Divide using synthetic division $$ ( x^{4}+2x^{3}+5x^{2}+x+4 ) \div ( x-2 ) $$
Answer
The synthetic division table is:
$$ \begin{array}{c|rrrrr}2&1&2&5&1&4\\& & 2& 8& 26& \color{black}{54} \\ \hline &\color{blue}{1}&\color{blue}{4}&\color{blue}{13}&\color{blue}{27}&\color{orangered}{58} \end{array} $$The solution is:
$$ \frac{ x^{4}+2x^{3}+5x^{2}+x+4 }{ x-2 } = \color{blue}{x^{3}+4x^{2}+13x+27} ~+~ \frac{ \color{red}{ 58 } }{ x-2 } $$Explanation
Step 1 : Write down the coefficients of the dividend into division table. Put the zero from $ x -2 = 0 $ ( $ x = \color{blue}{ 2 } $ ) at the left.
$$ \begin{array}{c|rrrrr}\color{blue}{2}&1&2&5&1&4\\& & & & & \\ \hline &&&&& \end{array} $$Step 1 : Bring down the leading coefficient to the bottom row.
$$ \begin{array}{c|rrrrr}2&\color{orangered}{ 1 }&2&5&1&4\\& & & & & \\ \hline &\color{orangered}{1}&&&& \end{array} $$Step 2 : Multiply by the number on the left, and carry the result into the next column: $ \color{blue}{ 2 } \cdot \color{blue}{ 1 } = \color{blue}{ 2 } $.
$$ \begin{array}{c|rrrrr}\color{blue}{2}&1&2&5&1&4\\& & \color{blue}{2} & & & \\ \hline &\color{blue}{1}&&&& \end{array} $$Step 3 : Add down last column: $ \color{orangered}{ 2 } + \color{orangered}{ 2 } = \color{orangered}{ 4 } $
$$ \begin{array}{c|rrrrr}2&1&\color{orangered}{ 2 }&5&1&4\\& & \color{orangered}{2} & & & \\ \hline &1&\color{orangered}{4}&&& \end{array} $$Step 4 : Multiply by the number on the left, and carry the result into the next column: $ \color{blue}{ 2 } \cdot \color{blue}{ 4 } = \color{blue}{ 8 } $.
$$ \begin{array}{c|rrrrr}\color{blue}{2}&1&2&5&1&4\\& & 2& \color{blue}{8} & & \\ \hline &1&\color{blue}{4}&&& \end{array} $$Step 5 : Add down last column: $ \color{orangered}{ 5 } + \color{orangered}{ 8 } = \color{orangered}{ 13 } $
$$ \begin{array}{c|rrrrr}2&1&2&\color{orangered}{ 5 }&1&4\\& & 2& \color{orangered}{8} & & \\ \hline &1&4&\color{orangered}{13}&& \end{array} $$Step 6 : Multiply by the number on the left, and carry the result into the next column: $ \color{blue}{ 2 } \cdot \color{blue}{ 13 } = \color{blue}{ 26 } $.

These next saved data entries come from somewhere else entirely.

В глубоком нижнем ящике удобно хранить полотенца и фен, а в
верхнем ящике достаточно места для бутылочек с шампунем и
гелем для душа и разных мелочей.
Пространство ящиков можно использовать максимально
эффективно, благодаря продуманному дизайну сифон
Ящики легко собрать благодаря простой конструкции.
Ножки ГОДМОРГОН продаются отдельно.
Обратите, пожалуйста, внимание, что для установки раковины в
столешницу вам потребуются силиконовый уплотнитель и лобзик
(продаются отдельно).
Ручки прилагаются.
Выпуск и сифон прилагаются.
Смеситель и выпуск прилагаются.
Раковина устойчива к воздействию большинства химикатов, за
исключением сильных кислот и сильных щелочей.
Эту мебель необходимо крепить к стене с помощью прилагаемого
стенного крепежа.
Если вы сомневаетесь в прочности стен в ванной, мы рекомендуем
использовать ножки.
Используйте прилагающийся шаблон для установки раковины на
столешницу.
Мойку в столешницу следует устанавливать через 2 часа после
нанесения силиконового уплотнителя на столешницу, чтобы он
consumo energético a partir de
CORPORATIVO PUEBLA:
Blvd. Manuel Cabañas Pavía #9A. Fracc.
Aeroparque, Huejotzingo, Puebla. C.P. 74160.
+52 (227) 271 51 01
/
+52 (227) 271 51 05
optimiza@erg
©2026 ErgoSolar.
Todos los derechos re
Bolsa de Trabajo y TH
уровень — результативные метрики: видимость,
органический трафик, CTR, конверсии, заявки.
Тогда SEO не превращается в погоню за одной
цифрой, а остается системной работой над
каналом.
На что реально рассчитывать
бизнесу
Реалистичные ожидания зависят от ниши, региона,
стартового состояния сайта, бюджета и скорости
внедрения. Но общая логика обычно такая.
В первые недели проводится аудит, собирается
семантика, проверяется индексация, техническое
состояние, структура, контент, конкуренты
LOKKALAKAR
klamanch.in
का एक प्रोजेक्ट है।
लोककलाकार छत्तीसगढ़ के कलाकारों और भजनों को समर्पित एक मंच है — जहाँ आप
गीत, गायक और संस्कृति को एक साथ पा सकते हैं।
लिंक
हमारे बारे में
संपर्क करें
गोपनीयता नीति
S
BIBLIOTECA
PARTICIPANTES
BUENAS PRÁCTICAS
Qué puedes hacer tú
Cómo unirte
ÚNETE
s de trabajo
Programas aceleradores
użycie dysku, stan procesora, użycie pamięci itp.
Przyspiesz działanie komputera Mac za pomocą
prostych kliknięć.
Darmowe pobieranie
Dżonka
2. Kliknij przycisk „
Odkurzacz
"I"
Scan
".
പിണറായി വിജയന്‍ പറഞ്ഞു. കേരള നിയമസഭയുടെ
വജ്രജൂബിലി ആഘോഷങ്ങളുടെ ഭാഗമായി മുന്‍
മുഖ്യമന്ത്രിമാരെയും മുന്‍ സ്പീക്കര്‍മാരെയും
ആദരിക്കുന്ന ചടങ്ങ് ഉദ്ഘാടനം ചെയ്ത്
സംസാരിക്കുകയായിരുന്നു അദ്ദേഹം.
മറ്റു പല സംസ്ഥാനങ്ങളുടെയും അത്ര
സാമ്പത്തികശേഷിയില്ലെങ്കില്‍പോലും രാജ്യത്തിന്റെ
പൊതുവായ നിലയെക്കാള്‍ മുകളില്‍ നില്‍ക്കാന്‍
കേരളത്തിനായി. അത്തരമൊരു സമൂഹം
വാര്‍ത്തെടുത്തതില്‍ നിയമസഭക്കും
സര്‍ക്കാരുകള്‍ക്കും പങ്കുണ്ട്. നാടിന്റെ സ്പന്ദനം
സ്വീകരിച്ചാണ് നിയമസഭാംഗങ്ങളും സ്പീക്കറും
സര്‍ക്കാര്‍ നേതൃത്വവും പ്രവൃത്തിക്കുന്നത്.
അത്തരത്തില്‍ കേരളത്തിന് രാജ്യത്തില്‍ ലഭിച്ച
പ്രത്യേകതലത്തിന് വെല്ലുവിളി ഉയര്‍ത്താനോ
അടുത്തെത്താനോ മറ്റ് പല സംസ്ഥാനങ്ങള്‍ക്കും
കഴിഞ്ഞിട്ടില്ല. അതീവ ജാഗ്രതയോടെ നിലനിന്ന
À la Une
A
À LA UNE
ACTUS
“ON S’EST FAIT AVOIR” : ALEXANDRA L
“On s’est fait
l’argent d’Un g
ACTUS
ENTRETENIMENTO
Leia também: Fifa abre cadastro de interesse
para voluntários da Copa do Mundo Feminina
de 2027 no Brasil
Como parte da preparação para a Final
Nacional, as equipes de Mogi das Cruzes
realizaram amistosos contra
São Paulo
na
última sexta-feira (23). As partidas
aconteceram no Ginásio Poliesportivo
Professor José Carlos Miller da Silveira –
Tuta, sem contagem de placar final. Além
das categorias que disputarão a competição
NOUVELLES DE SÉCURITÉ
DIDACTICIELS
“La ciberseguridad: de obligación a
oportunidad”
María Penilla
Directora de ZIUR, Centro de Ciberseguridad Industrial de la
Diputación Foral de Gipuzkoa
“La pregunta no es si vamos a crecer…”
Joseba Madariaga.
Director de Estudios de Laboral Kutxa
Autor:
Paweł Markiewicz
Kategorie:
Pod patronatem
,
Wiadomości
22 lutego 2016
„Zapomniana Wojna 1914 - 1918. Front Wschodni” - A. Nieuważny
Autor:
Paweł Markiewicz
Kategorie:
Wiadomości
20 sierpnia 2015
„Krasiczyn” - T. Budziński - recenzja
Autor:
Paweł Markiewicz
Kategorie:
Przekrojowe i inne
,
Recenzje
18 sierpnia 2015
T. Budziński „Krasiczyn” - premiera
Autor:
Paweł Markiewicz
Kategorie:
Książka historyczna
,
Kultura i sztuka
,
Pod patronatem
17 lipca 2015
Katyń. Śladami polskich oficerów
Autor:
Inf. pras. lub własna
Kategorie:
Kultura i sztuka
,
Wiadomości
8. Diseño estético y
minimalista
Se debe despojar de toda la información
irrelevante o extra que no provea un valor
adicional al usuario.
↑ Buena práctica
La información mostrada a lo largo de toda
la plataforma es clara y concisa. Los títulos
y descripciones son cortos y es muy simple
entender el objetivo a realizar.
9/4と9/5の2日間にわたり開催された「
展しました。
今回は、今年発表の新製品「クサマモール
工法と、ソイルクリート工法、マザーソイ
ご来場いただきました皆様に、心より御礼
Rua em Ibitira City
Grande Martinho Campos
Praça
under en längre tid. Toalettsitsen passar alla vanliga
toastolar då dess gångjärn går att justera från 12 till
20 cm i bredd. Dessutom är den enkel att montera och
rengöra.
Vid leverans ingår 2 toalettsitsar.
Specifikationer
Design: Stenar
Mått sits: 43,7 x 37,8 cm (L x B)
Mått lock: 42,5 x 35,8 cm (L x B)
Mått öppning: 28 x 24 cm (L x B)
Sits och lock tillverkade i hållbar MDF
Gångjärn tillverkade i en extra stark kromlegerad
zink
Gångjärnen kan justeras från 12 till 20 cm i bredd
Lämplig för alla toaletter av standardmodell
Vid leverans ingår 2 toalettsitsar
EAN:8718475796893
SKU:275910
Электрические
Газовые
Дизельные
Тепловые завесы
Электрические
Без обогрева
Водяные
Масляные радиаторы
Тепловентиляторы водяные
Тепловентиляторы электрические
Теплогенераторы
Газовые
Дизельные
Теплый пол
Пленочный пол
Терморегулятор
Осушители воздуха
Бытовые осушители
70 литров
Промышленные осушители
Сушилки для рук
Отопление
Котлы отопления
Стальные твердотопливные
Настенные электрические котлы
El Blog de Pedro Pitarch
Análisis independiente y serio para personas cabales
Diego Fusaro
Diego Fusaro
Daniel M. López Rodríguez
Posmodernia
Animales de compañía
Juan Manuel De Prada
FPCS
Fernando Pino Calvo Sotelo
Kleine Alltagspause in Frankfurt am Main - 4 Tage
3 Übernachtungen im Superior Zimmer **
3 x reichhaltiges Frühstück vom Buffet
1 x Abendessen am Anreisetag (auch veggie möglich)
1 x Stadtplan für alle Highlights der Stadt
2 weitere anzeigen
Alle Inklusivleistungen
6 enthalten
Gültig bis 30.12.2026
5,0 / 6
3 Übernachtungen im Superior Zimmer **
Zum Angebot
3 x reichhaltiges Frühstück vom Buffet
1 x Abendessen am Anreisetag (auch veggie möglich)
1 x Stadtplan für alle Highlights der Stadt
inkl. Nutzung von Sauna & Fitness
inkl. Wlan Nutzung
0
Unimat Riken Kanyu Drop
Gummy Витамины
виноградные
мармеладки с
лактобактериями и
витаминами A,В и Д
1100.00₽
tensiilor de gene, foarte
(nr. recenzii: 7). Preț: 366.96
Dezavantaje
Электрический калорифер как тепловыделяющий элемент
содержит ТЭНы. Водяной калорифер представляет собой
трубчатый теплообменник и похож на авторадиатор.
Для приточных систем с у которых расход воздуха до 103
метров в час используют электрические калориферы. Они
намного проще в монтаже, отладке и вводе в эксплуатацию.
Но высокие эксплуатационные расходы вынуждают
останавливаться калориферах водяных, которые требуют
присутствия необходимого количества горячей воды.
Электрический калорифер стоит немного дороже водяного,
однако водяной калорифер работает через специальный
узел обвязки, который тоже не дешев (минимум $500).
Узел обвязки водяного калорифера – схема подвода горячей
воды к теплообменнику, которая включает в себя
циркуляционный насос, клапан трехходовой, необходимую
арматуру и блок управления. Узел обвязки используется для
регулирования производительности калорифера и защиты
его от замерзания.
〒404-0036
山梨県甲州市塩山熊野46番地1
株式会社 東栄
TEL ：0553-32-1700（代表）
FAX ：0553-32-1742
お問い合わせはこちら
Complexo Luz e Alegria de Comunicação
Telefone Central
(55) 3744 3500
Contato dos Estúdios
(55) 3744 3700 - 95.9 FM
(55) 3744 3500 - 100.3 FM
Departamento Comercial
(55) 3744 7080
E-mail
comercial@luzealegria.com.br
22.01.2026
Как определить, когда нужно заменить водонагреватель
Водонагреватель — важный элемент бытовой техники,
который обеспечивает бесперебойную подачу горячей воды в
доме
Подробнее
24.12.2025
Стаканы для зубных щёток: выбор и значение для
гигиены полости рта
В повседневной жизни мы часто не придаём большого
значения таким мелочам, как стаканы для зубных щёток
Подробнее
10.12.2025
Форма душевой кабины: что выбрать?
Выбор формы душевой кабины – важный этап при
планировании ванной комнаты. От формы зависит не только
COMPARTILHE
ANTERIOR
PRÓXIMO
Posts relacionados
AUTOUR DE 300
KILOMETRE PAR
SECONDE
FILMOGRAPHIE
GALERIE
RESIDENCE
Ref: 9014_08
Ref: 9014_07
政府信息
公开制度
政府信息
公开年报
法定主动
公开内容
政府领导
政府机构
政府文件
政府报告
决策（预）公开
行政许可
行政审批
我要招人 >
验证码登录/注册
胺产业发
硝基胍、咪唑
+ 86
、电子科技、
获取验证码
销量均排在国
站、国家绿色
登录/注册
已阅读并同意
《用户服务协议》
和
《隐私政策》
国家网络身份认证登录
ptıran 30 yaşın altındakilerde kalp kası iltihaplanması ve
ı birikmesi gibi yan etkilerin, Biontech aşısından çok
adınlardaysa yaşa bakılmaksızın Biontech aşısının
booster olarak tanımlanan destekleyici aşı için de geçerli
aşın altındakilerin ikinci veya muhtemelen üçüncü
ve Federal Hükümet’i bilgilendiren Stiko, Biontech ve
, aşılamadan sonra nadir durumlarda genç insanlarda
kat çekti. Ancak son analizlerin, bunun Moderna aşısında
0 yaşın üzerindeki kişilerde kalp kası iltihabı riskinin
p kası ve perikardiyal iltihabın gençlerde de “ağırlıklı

$$ \begin{array}{c|rrrrr}\color{blue}{2}&1&2&5&1&4\\& & 2& 8& \color{blue}{26} & \\ \hline &1&4&\color{blue}{13}&& \end{array} $$Step 7 : Add down last column: $ \color{orangered}{ 1 } + \color{orangered}{ 26 } = \color{orangered}{ 27 } $
$$ \begin{array}{c|rrrrr}2&1&2&5&\color{orangered}{ 1 }&4\\& & 2& 8& \color{orangered}{26} & \\ \hline &1&4&13&\color{orangered}{27}& \end{array} $$Step 8 : Multiply by the number on the left, and carry the result into the next column: $ \color{blue}{ 2 } \cdot \color{blue}{ 27 } = \color{blue}{ 54 } $.
$$ \begin{array}{c|rrrrr}\color{blue}{2}&1&2&5&1&4\\& & 2& 8& 26& \color{blue}{54} \\ \hline &1&4&13&\color{blue}{27}& \end{array} $$Step 9 : Add down last column: $ \color{orangered}{ 4 } + \color{orangered}{ 54 } = \color{orangered}{ 58 } $
$$ \begin{array}{c|rrrrr}2&1&2&5&1&\color{orangered}{ 4 }\\& & 2& 8& 26& \color{orangered}{54} \\ \hline &\color{blue}{1}&\color{blue}{4}&\color{blue}{13}&\color{blue}{27}&\color{orangered}{58} \end{array} $$Bottom line represents the quotient $ \color{blue}{ x^{3}+4x^{2}+13x+27 } $ with a remainder of $ \color{red}{ 58 } $.